Our house is just us. The nuclear AWOL Family is alone after a solid month of in-home company. Granted, the first three weeks were my mom and some dad time, but the most recent week we hosted my husband’s aunt and uncle. After these bouts of quasi-hospitality I find myself sitting in my quiet kitchen flabbergasted and wondering… “why would anyone come to visit us?” Most days were so loud, both 60+ men that stayed with us repeatedly stepped on toys and were awoken by a bossy shrieking 20-month old. The showers ran out of hot water and I kept getting caught off guard with lunch serving and had to make several ill-timed trips to the grocery store.

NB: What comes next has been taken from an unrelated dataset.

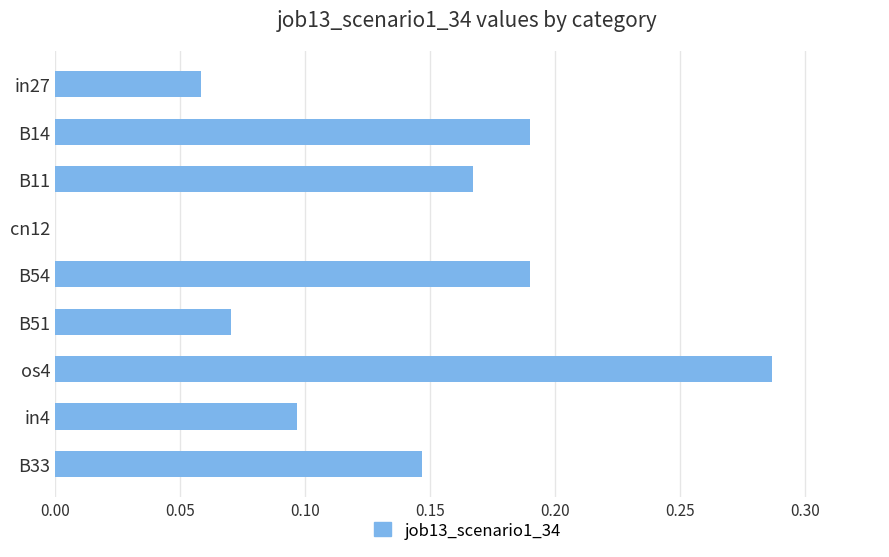

The value at B11 is 0.3. True or false?

False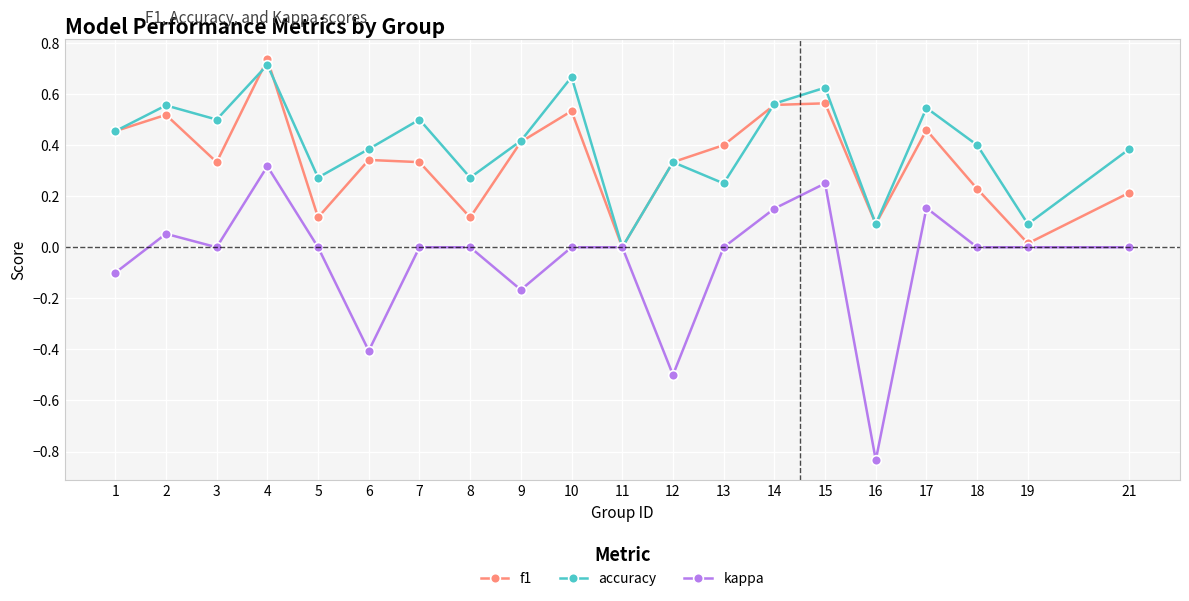

Count the number of data series in this chart.

3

I understand that people would like to keep in touch with our burgeoning family, and I have made it fairly obvious that long road-trips to other cities to see family are difficult and expensive for us at this point. I guess I have left them no choice? But HOW? In all honesty, I am b-a-r-e-l-y thriving in this lifestyle. I feel that I feed everyone well, we are teaching the faith, we get outside a ton, we spend more time together as a family than most and I am cobbling together a decent home education for the eldest two. But, when it gets beyond that, I feel like I am standing on shaky scaffolding. How can I become more comfortable with people in my home? I felt like I was always whisking the shrieking baby away to some corner. I was shushing my children too much, I wasn’t able to read e-mail for a week, and figuring out meals for everyone was a disaster. The homeschooling was haphazard and we are now quite behind, the guests wanted to do unrealistic things (picture a Kohl’s shopping trip in which each kid was given a budget for a gift, and these are children who have never set foot in a department store in their lives).

Me “homeschooling”

I don’t mean to complain, seriously, I want to be constructive here. I love my mom, I love my Aunt Linda and Uncle Mark. These are probably the three people in the world who love our children nearly as much as us, so why do I feel so inhospitable.  Why do these people want to stay in this madhouse, and how responsible am I for taming the insanity when we have visitors come?

  • Donna

    What an honest post this is- and any mom knows what you mean. I was thinking two things- 1) while I always host people in my home a close friend of mine has just decided that for this season of life guests need to stay at the Embassy Suites by their house. She made this point clear by getting rid of the guest room. When her parents come in town they stay at the hotel and have some space and miss the morning screaming-baby wake up call. Then they get the joy of watching some or all of the grandkids swim in the indoor pool which is a treat for everyone. I think the big kids even sleep at the hotel with the grandparents. (not an option for all of us- but it seems to work well for them) 2) When my aunt came in town last time (and our guests always stay in our home) I hired a sitter and took her out to lunch and my favorite antique store one day just to put some space in the situation. Once I got a sitter just for the baby and we all took the older children to a science center and watched an IMAX. In my world, the worst thing that can happen is the baby not nap well- he’s moody when he’s not tired- if he’s “off schedule” we are all going to suffer. So if I can find a sitter to handle nap time while we get out and about with the family it’s a win/win. And when my mom used to come for extended visits I would sometimes let her take the babies up to the park at the end of the street and try to get some good homeschooling in while she was gone for an hour. OR I’ve done the reverse and let her stay and work with the children doing school and taken the babies out myself. I’m SURE your family loved their time with you and felt the hospitality you were trying to extend to them. It’s just hard to host for long periods of time no matter how you do it!

    • AWOL_Mommy

      Donna, I appreciate your empathy and super constructive feedback, thank you for making the time

  • Kat0427

    AWOL, I have often wondered the same thing! There was one year that we hosted Thanksgiving in freezing cold Chicago, I just had a new baby and developed mastitis because I was trying to be super-hostess, and several people developed terrible colds from walking in the freezing rain. I was convinced that no one would ever come back, but they did! I learned my lesson, though – everyone is happier when the host family can be somewhat relaxed.
    This year, I am hosting Christmas for a fairly small group, and the family members coming are very low-key about meals and sleeping arrangements. So, I am going to try to be low key, too!

  • J’

    I have found myself stressed with only one little one when we have people visit, so I’m amazed at you hosting for that long! I think Donna’s comments were really helpful above. Something that popped into my head though as I was reading was perhaps make it clear what your personal schedule is for the kids, and if it changes day to day, write it out ala Bethany (her post was helpful a few days ago!), so that everyone, including guests, know the lay of the land. Then there aren’t any surprises and you don’t feel bad…they can leave and go see something local for an afternoon if they want while you are homeschooling, etc., and you’ve provided them with the exact time that would be good to plan to do so. On meals, especially lunch and breakfast, if you are ok with being more casual, let guests know to help themselves to x,y, or z, and then you can concentrate on your normal lunch routine? Then you’d only have to plan on dinners, and could gear yourself up for something that takes minimal prep (or that you have frozen in advance and can just pop in the oven?).